In around 75% of the CAP episodes included in our study, no pathogens were detected. The failure to detect a pathogen has often been described in scientific literature, with estimates ranging from 20 to 45% of patients. [13,14,15,16,17] The high percentage of diagnostic failure reported in this study, might be related to the fact that our data was limited to routine diagnostics performed in these patients. A comprehensive and broad diagnostic package can increase diagnostic yield. However, we did not include test results from serology and bacterial culture, because these results often require an extra interpretation step.

During the large Q-fever epidemic in the Netherlands, from 2007 to 2010, Coxiella burnetii, was clearly an important zoonotic cause of CAP among people living close to Q-fever-affected goat farms. An observational study on CAP etiology in the Netherlands, that coincided with this Q-fever outbreak, showed that C. burnetii was the second most common pathogen in that study population. [16] However, in more recent years, after the epidemic, it was unlikely that Q-fever still played a role. C. burnetii seropositivity among CAP patients was independent from goat farm exposure and the increased CAP incidence was also found around Q-fever negative farms. [2, 4] In our study, very little to no Q-fever diagnostics had been requested in the CAP episodes included from the JBH, the hospital which is located within the former Q-fever epidemic area.

Our study was limited by multiple factors. First, the analysis was hampered by the small number of identified micro-organisms and the low prevalence of livestock exposure around some of the home addresses of patients. Therefore we only analyzed the laboratory results in relation to livestock farm exposure by crude univariate analysis. The small numbers and low prevalence also did not allow for further classification of the livestock exposure variable. We chose to handle a 2 km distance cut-off based on the results from previous research, but further classification using buffers or regression frameworks, as used in previous studies, was not appropriate. Second, as we did not have additional patient characteristics such as comorbidities, lifestyle factors and medication use, we could not address potential confounding by certain risk factors in our analyses. The age of the CAP patients was similarly distributed between the groups with and without livestock farm proximity. Finally, potential selection bias is also of concern because not every patient was tested for each pathogen. We retrospectively used laboratory data initially performed for diagnostic purposes, meaning that the data is dependent on the prevailing testing strategies in both hospitals. It might be that physicians only test for certain pathogens in the more severe patient group. Still the overall pathogen detection rate of around 25%, as presented in Table 1, was comparable between the CAP patients with and without goat and poultry farm exposure.

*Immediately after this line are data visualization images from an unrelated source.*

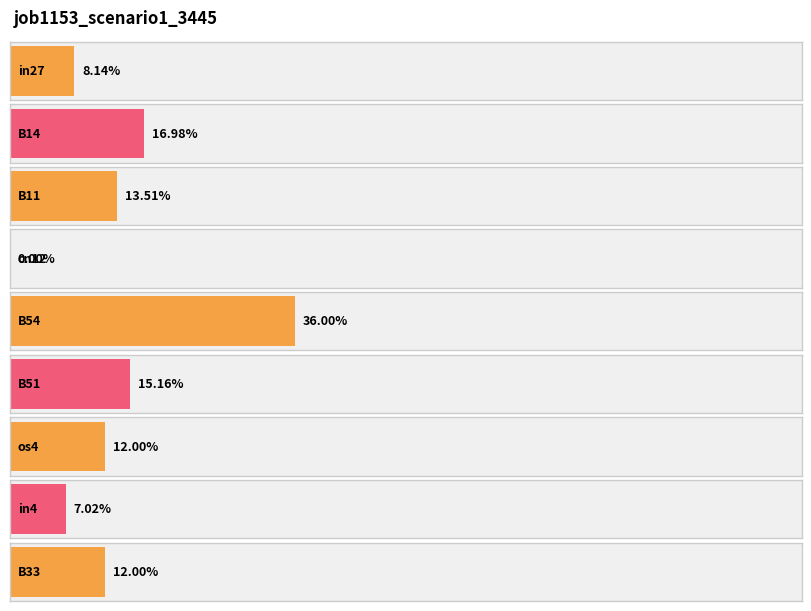

The chart shows a value of 0.2 at B51. True or false?

True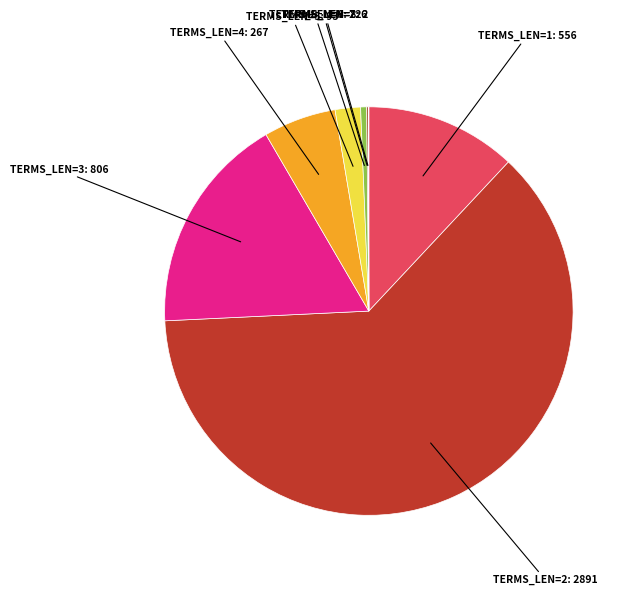

Is it true that TERMS_LEN=2 is 54% of the pie?

False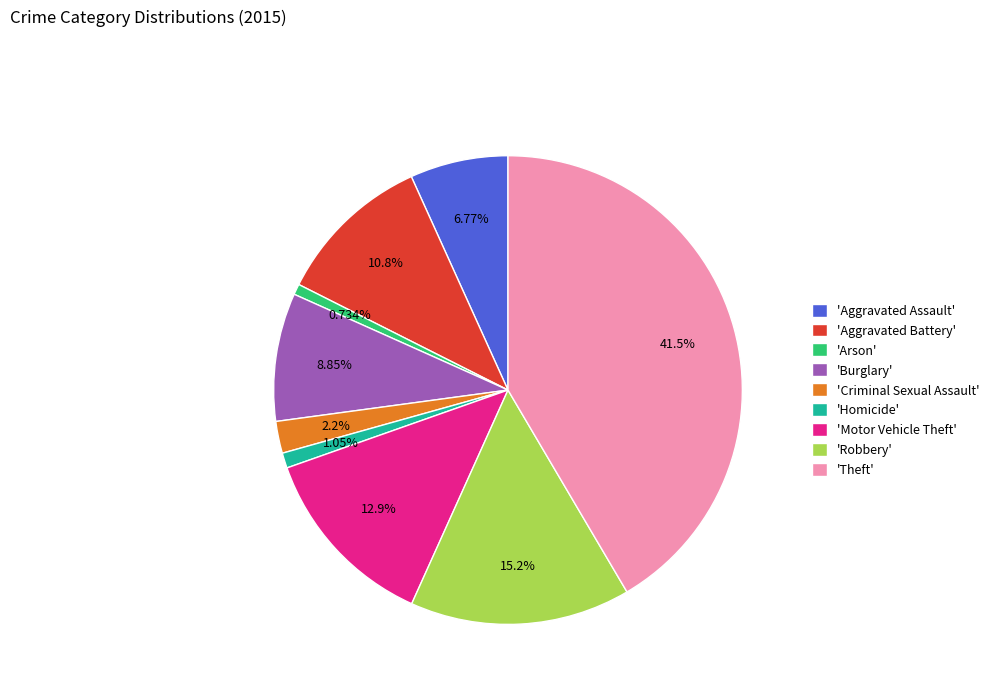

Approximately how many times larger is the value at 'Motor Vehicle Theft' compared to 'Burglary'?

1.5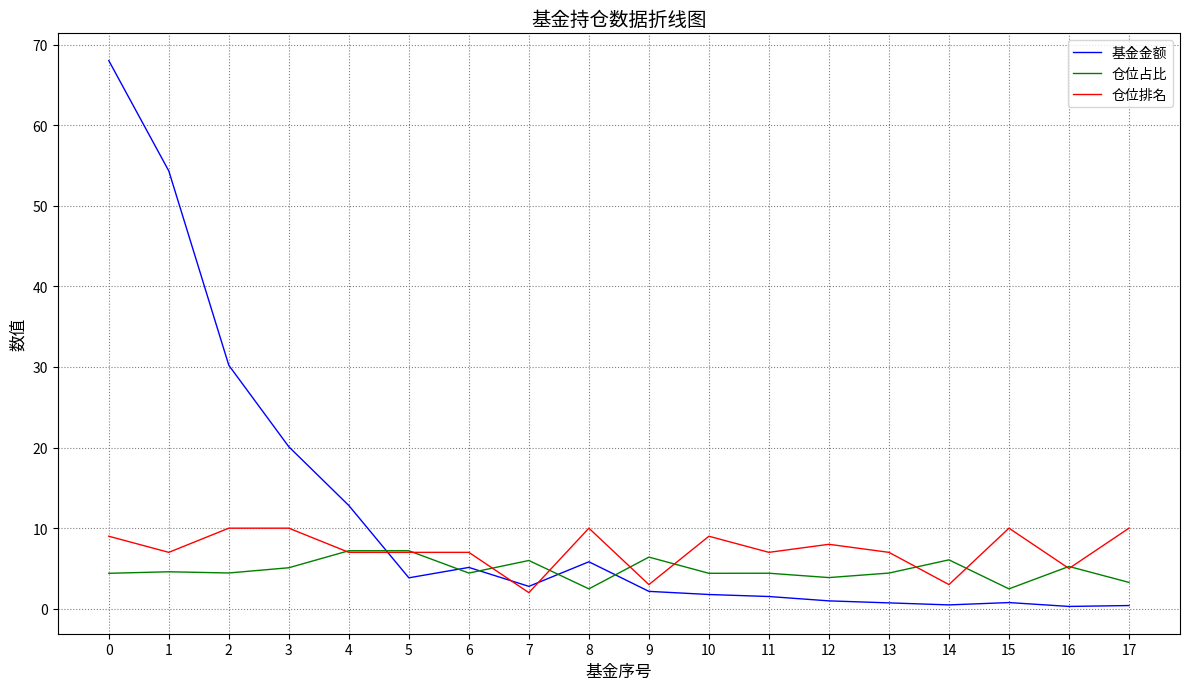

What is the sum of all 仓位排名 values?

131.0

This explorative study did not provide information about possible causes of the increased CAP risk around goat and poultry farms. The previous associations are based on diagnostic data from GPs. In the Netherlands, around 80% of all CAP patients are managed by the GP. The causative pathogen, however, remains unknown in the majority of CAP patients as microbiological testing is not included in the pneumonia guidelines of the Dutch College of General Practitioners. [18, 19] To gather insight in CAP etiology related to livestock farming in a primary care setting, we started a prospective study in CAP patients visiting their GP including extensive microbiological diagnostics by multiplex PCR and respiratory microbiome analyses.